Recast the part of the records below that opens with the line containing "Thượng tọa Thích Tâm Định, Trưởng Ban Trị sự" and closes with the line containing "All rights reserved." as a Markdown table with the columns Row and Line, giving each line its own numbered row. Skip blank lines and leave the pictures out.

___ RECORDS SHOWN

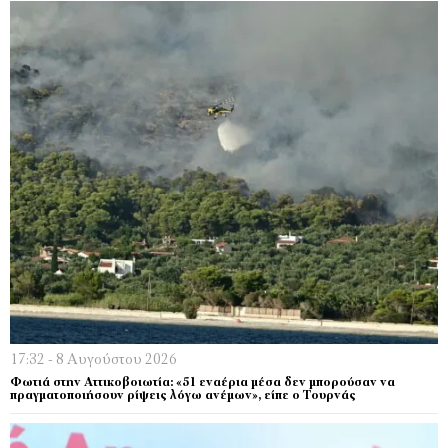
17:32 - 8 Αυγούστου 2026
Φωτιά στην Αττικοβοιωτία: «51 εναέρια μέσα δεν μπορούσαν να
πραγματοποιήσουν ρίψεις λόγω ανέμων», είπε ο Τουρνάς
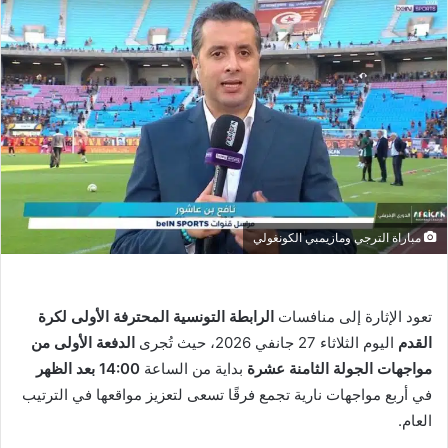
مباراة الترجي ومازيمبي الكونغولي
تعود الإثارة إلى منافسات
الرابطة التونسية المحترفة الأولى لكرة
القدم
اليوم الثلاثاء 27 جانفي 2026، حيث تُجرى
الدفعة الأولى من
مواجهات الجولة الثامنة عشرة
بداية من الساعة
14:00 بعد الظهر
في أربع مواجهات نارية تجمع فرقًا تسعى لتعزيز مواقعها في الترتيب
العام.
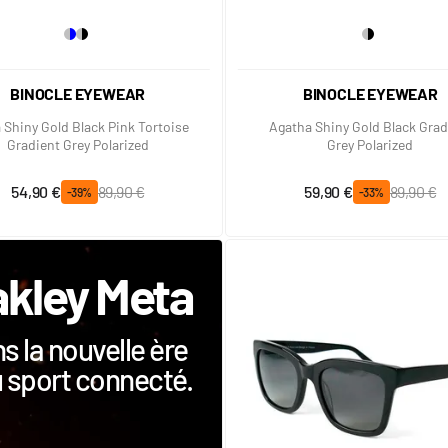
BINOCLE EYEWEAR
BINOCLE EYEWEAR
a Shiny Gold Black Pink Tortoise
Agatha Shiny Gold Black Grad
Gradient Grey Polarized
Grey Polarized
Prix spécial
Prix normal
Prix spécial
Prix normal
54,90 €
89,90 €
59,90 €
89,90 €
-39%
-33%
kley Meta
s la nouvelle ère
 sport connecté.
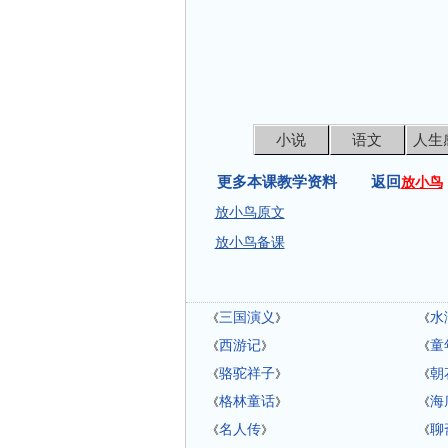
小说
语文
人生
更多本课教学资料 返回
放小鸟
放小鸟原文
放小鸟备课
三国演义
水
《
》
《
西游记
童
《
》
《
骆驼祥子
朝
《
》
《
格林童话
海
《
》
《
名人传
聊
《
》
《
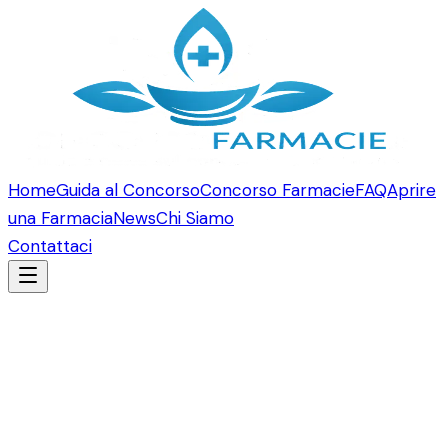
Home
Guida al Concorso
Concorso Farmacie
FAQ
Aprire
una Farmacia
News
Chi Siamo
Contattaci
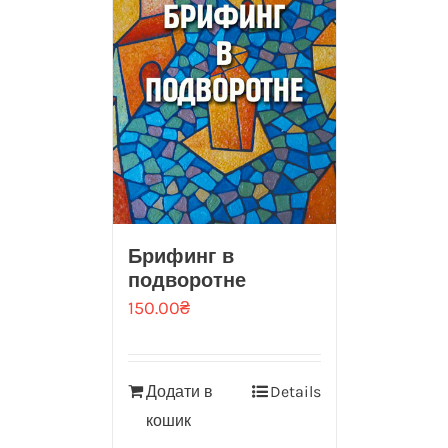
Брифинг в
подворотне
150.00
₴
Додати в
Details
кошик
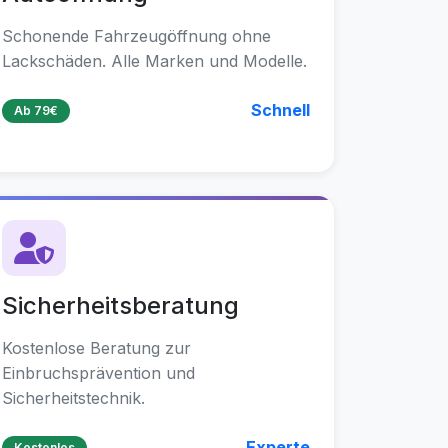
Schonende Fahrzeugöffnung ohne
Lackschäden. Alle Marken und Modelle.
Schnell
Ab 79€
Sicherheitsberatung
Kostenlose Beratung zur
Einbruchsprävention und
Sicherheitstechnik.
Experte
Kostenlos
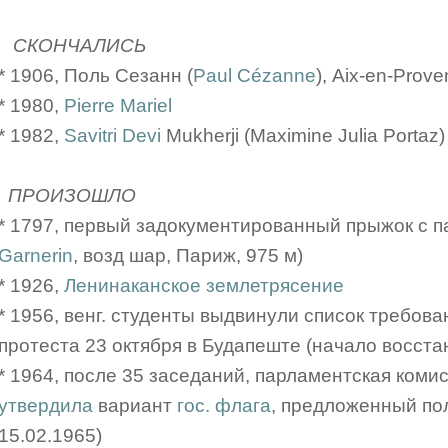
СКОНЧАЛИСЬ
* 1906, Поль Сезанн (
Paul Cézanne
), Aix-en-Prov
* 1980,
Pierre Mariel
* 1982,
Savitri Devi
Mukherji (Maximine Julia Portaz)
ПРОИЗОШЛО
* 1797, первый задокументированный прыжок с 
Garnerin
, возд шар, Париж, 975 м)
* 1926,
Ленинаканское землетрясение
* 1956, венг. студенты выдвинули список требов
протеста 23 октября в Будапеште (начало восста
* 1964, после 35 заседаний, парламентская ком
утвердила
вариант
гос. флага
, предложенный по
15.02.1965)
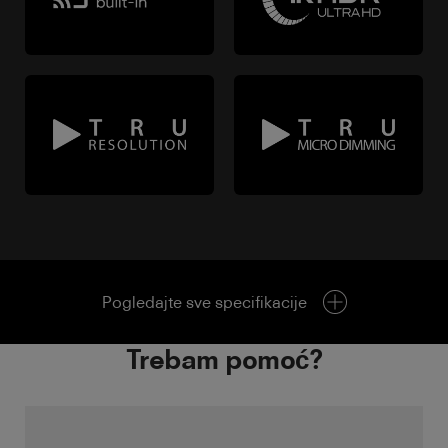
Pogledajte sve specifikacije
Trebam pomoć?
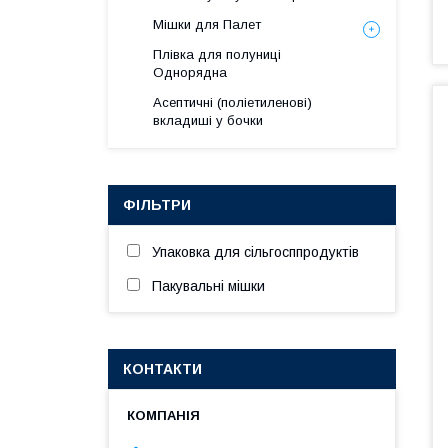
Мішки для Палет
Плівка для полуниці
Однорядна
Асептичні (поліетиленові)
вкладиші у бочки
ФІЛЬТРИ
Упаковка для сільгосппродуктів
Пакувальні мішки
КОНТАКТИ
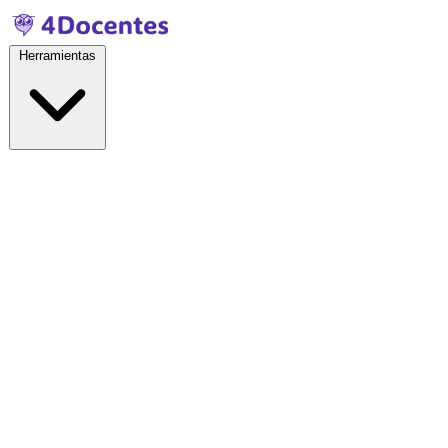
Herramientas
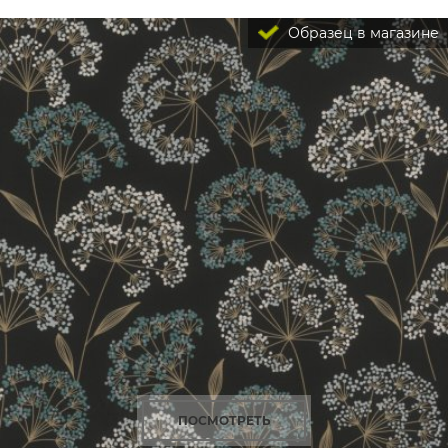
Образец в магазине
ПОСМОТРЕТЬ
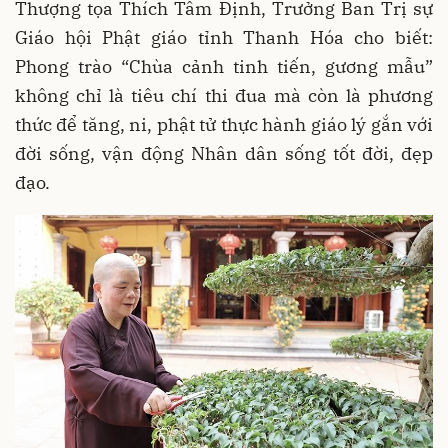
Thượng tọa Thích Tâm Định, Trưởng Ban Trị sự
Giáo hội Phật giáo tỉnh Thanh Hóa cho biết:
Phong trào “Chùa cảnh tinh tiến, gương mẫu”
không chỉ là tiêu chí thi đua mà còn là phương
thức để tăng, ni, phật tử thực hành giáo lý gắn với
đời sống, vận động Nhân dân sống tốt đời, đẹp
đạo.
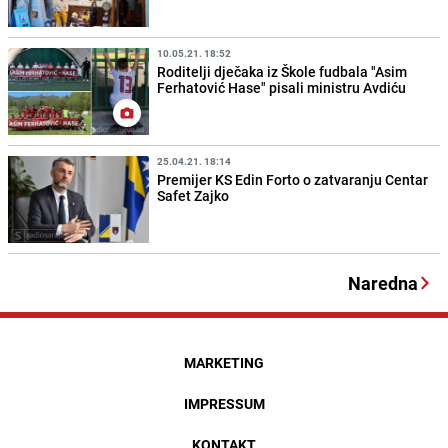
10.05.21. 18:52
Roditelji dječaka iz Škole fudbala "Asim
Ferhatović Hase" pisali ministru Avdiću
25.04.21. 18:14
Premijer KS Edin Forto o zatvaranju Centar
Safet Zajko
Naredna
MARKETING
IMPRESSUM
KONTAKT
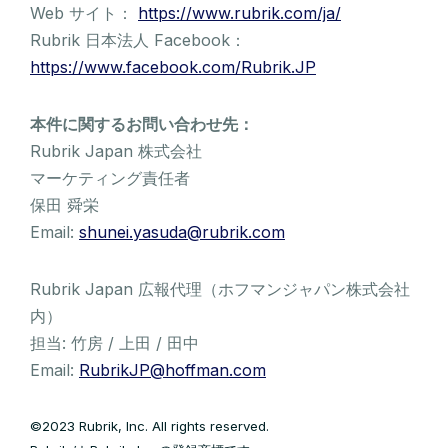
Web サイト：
https://www.rubrik.com/ja/
Rubrik 日本法人 Facebook：
https://www.facebook.com/Rubrik.JP
本件に関するお問い合わせ先：
Rubrik Japan 株式会社
マーケティング責任者
保田 舜栄
Email:
shunei.yasuda@rubrik.com
Rubrik Japan 広報代理（ホフマンジャパン株式会社
内）
担当: 竹房 / 上田 / 田中
Email:
RubrikJP@hoffman.com
©2023 Rubrik, Inc. All rights reserved.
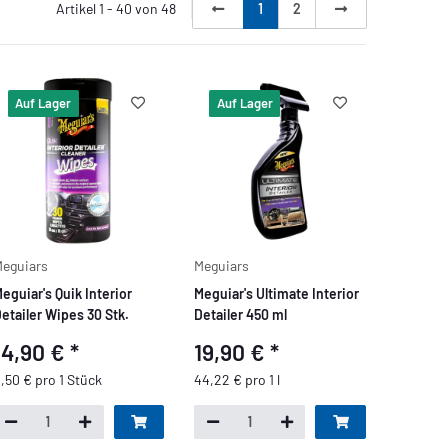
Artikel 1 - 40 von 48
1
2
Auf Lager
Auf Lager
eguiars
Meguiars
eguiar's Quik Interior
Meguiar's Ultimate Interior
etailer Wipes 30 Stk.
Detailer 450 ml
14,90 €
*
19,90 €
*
,50 € pro 1 Stück
44,22 € pro 1 l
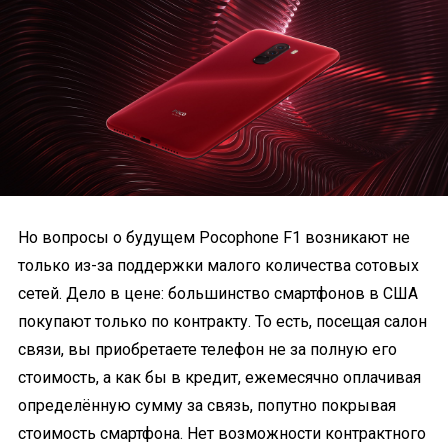
Но вопросы о будущем Pocophone F1 возникают не
только из-за поддержки малого количества сотовых
сетей. Дело в цене: большинство смартфонов в США
покупают только по контракту. То есть, посещая салон
связи, вы приобретаете телефон не за полную его
стоимость, а как бы в кредит, ежемесячно оплачивая
определённую сумму за связь, попутно покрывая
стоимость смартфона. Нет возможности контрактного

______

▸ **SOLUTION**
| Row | Line |
|---|---|
| 1 | Thượng tọa Thích Tâm Định, Trưởng Ban Trị sự |
| 2 | Giáo hội Phật giáo tỉnh Thanh Hóa cho biết: |
| 3 | Phong trào “Chùa cảnh tinh tiến, gương mẫu” |
| 4 | không chỉ là tiêu chí thi đua mà còn là phương |
| 5 | thức để tăng, ni, phật tử thực hành giáo lý gắn với |
| 6 | đời sống, vận động Nhân dân sống tốt đời, đẹp |
| 7 | đạo. |
| 8 | 10.05.21. 18:52 |
| 9 | Roditelji dječaka iz Škole fudbala "Asim |
| 10 | Ferhatović Hase" pisali ministru Avdiću |
| 11 | 25.04.21. 18:14 |
| 12 | Premijer KS Edin Forto o zatvaranju Centar |
| 13 | Safet Zajko |
| 14 | Naredna |
| 15 | MARKETING |
| 16 | IMPRESSUM |
| 17 | KONTAKT |
| 18 | Web サイト： |
| 19 | https://www.rubrik.com/ja/ |
| 20 | Rubrik 日本法人 Facebook： |
| 21 | https://www.facebook.com/Rubrik.JP |
| 22 | 本件に関するお問い合わせ先： |
| 23 | Rubrik Japan 株式会社 |
| 24 | マーケティング責任者 |
| 25 | 保田 舜栄 |
| 26 | Email: |
| 27 | shunei.yasuda@rubrik.com |
| 28 | Rubrik Japan 広報代理（ホフマンジャパン株式会社 |
| 29 | 内） |
| 30 | 担当: 竹房 / 上田 / 田中 |
| 31 | Email: |
| 32 | RubrikJP@hoffman.com |
| 33 | ©2023 Rubrik, Inc. All rights reserved. |